Learning the fun way
By Phyllis Moore
Published in News on July 8, 2013 1:46 PM
Dr. Thomas Smith helps, from left, Jasmine Wiley, 9, Malik Jones, 10, and Amiah Blount, 10, stitch burlap squares with yarn to make flags in an arts and crafts summer class at Dillard Academy.
Makel King, 7, uses his finger to get glue for the flag he is making out of construction paper at Dillard Academy.
Summer school just got a whole lot more fun.
Launched this past week, to commemorate Independence Day, 110 students at Dillard Academy charter school learned about the U.S. Bill of Rights, created their own version, made popsicle stick flags, made ice cream by hand and compared the process to using an electronic ice cream maker, and used multiplication to figure out how stars are arranged on the American flag.
The "Summer Loss Reduction Camp" is made possible through a School Improvement Grant, said Danielle Baptiste, director of operation support at the school.
From now until Aug. 6, rising kindergartners through fifth graders will be taking part in the 18-day program.
The theme-based camp gives students the opportunity to maintain their academic skills over the summer, while participating in a variety of fun and engaging activities, Ms. Baptiste said.
"It's academics for the specific purpose of reducing summer loss because we know that students lose some of their academic prowess during the summer months," she said.
In addition to classwork, students will also have the opportunity to work in the school's garden, which is currently producing corn, zucchini, sunflowers, herbs, tomatoes, peas and cabbage.
"We were planning to do a small garden team to do harvesting and go to the farmer's market (to sell items)," Ms. Baptiste explained. "They're all so excited, we'll probably just rotate the groups of students."
The enthusiasm for the summer school also spread among the teaching staff, the administrator said.
"What I'm super proud about is each content group is led by at least one highly qualified, certified teacher," she said. "This year, all of our teachers wanted to be involved in the program. We have nine working with the camp."
Lasseter Wooten, an exceptional children's teacher, has been at the school for six years. The summertime opportunity, though, allows both students and teachers to get more creative.
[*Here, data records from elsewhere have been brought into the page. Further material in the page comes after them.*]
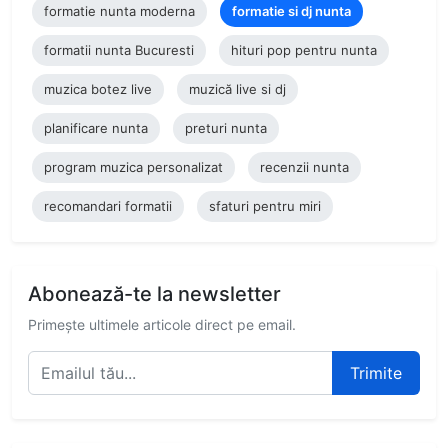
formatie nunta moderna
formatie si dj nunta
formatii nunta Bucuresti
hituri pop pentru nunta
muzica botez live
muzică live si dj
planificare nunta
preturi nunta
program muzica personalizat
recenzii nunta
recomandari formatii
sfaturi pentru miri
Abonează-te la newsletter
Primește ultimele articole direct pe email.
Trimite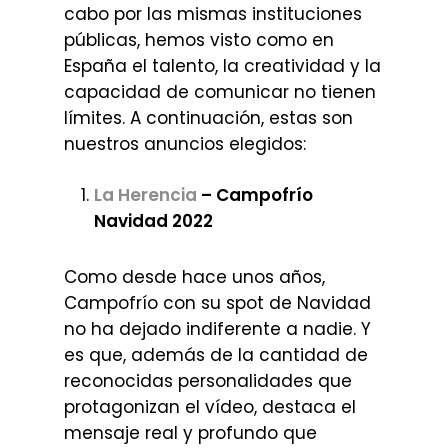
cabo por las mismas instituciones
públicas, hemos visto como en
España el talento, la creatividad y la
capacidad de comunicar no tienen
límites. A continuación, estas son
nuestros anuncios elegidos:
La Herencia
– Campofrío
Navidad 2022
Como desde hace unos años,
Campofrío con su spot de Navidad
no ha dejado indiferente a nadie. Y
es que, además de la cantidad de
reconocidas personalidades que
protagonizan el vídeo, destaca el
mensaje real y profundo que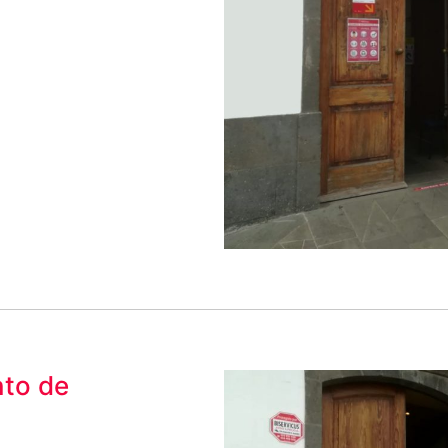
nto de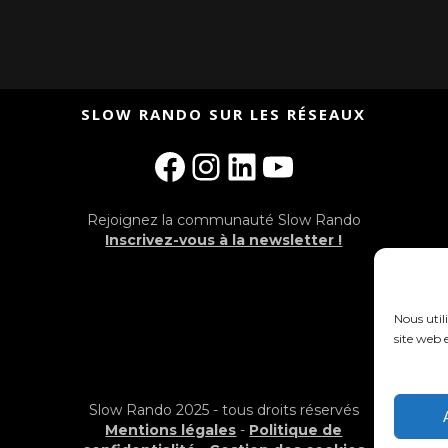
SLOW RANDO SUR LES RÉSEAUX
Facebook
Instagram
LinkedIn
YouTube
Rejoignez la communauté Slow Rando
Inscrivez-vous à la newsletter !
Nous util
site web e
Slow Rando 2025 - tous droits réservés
Mentions légales
-
Politique de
"I think one of the great things about us having a summer program like this is we set out to make it more fun and experiential," she said. "It's going to benefit them next year and beyond."
The potential for success is even greater because the teachers have the benefit of already having an established relationship with the students.
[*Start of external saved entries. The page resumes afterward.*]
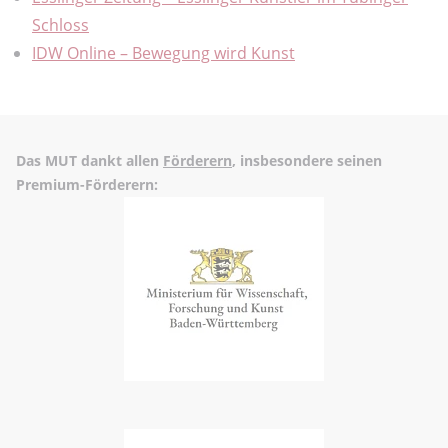
Schloss
IDW Online – Bewegung wird Kunst
Das MUT dankt allen
Förderern
, insbesondere seinen
Premium-Förderern: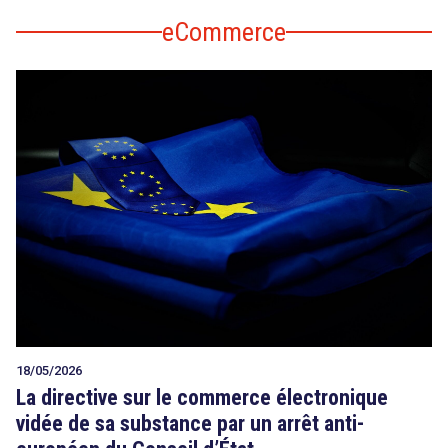
eCommerce
18/05/2026
La directive sur le commerce électronique
vidée de sa substance par un arrêt anti-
"It gives us ownership of their learning. It gives them ownership," she said. "That's what we want summer camp to be -- full of things that will teach them good skills, but they don't realize they're learning."
Kimberly Marcom, an English/language arts teacher who usually works with first-graders, was paired with Sandra Gaines, a preschool teacher. In addition to combining their efforts, they were mindful of the diversity of the student groups.
"We have to differentiate with the kids that we get because they're all different ages," Ms. Marcom said. "They're all getting the exposure, but we're having to base it on their level."
Fourth-graders Iyana Jones and Ranita Pearsall, both 9, said they had already absorbed a lot in just a few short days of camp.
"We learned about soil," Iyana said.
"We learned about how many arrays to multiply, we learned how many minerals in good and bad germs in our stomachs," Ranita said.
"We learned about pirates at the library," Iyana added.
"The different types of soil," Ranita said.
"But a worm likes the smooth soil the best," Iyana added.
The girls said they are also looking forward to field trips planned over the coming weeks -- to the movies, attending a Wilson Tobs baseball game, swimming at the YMCA.
And they even shared valuable lessons that aren't necessarily found in a textbook.
"We learned about being a buddy," Iyana said.
"That means treating people the way you want to be treated," her classmate said.
"Instead of being a bully, be a buddy," Iyana said.